Facebook Crashes Twice In A Comedy Of Errors
Facebook has apologised for an outage yesterday that cut off “many” of its users, caused by mishandling an error code
Facebook went down on Thursday for two and a half hours because of a mishandling of an error condition in the social network’s system.
Web performance management company AlertSite logged that the site availability dropped to 38.46 per cent yesterday evening. Robert Johnson, director of software engineering at Facebook, wrote an apology to the affected users and detailed the problem.
Errors Flagging Errors
Basically, a routine used to handle invalid data found during error-checking was itself interpreted as in error. This caused the system to try to replace it. It could only use replacement code that was the same as the flagged routine. On top of that, the checker was still receiving routine calls from the rest of the system, grinding the whole system to a halt.
From the user viewpoint, their only friend on Facebook was a message saying that there was a “DNS error”. For Facebook’s IT team, it meant a few red faces in their new green data centre.
The error-checker, unsurprisingly, found that too to be in error and so an infinite loop began. A classic case of a developer not thinking outside the box and a literal comedy of errors resulting from it.

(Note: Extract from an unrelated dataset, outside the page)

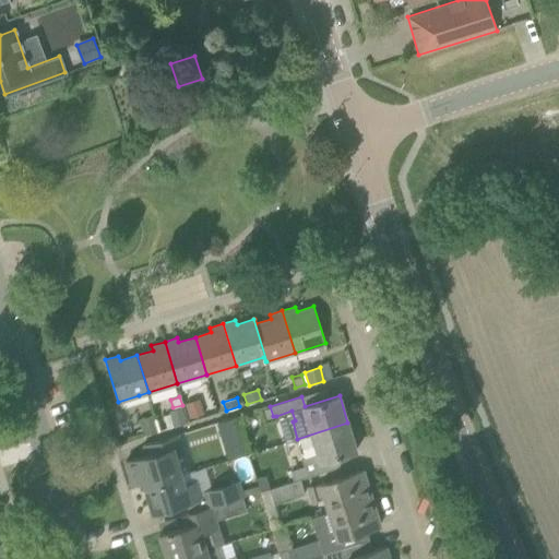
[(203,415),(199,400),(186,404),(190,418),(203,415)]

“The way to stop the feedback cycle was quite painful,” Johnson wrote, “We had to stop all traffic to this database cluster, which meant turning off the site. Once the databases had recovered and the root cause had been fixed, we slowly allowed more people back onto the site.”
Facebook engineers have yet to provide a fix for the condition, In the meantime, the reconfiguration module has been switched out. Presumably, Facebook executives have crossed their fingers that this will not adversely affect the system again.
Johnson’s missive ends: “We apologise again for the site outage, and we want you to know that we take the performance and reliability of Facebook very seriously.”
It is the worst outage that Facebook has had in the past four years but it is also the second in two days. Yesterday’s problem was a lot shorter, affected fewer people and was put down to issues at a third-party networking provider.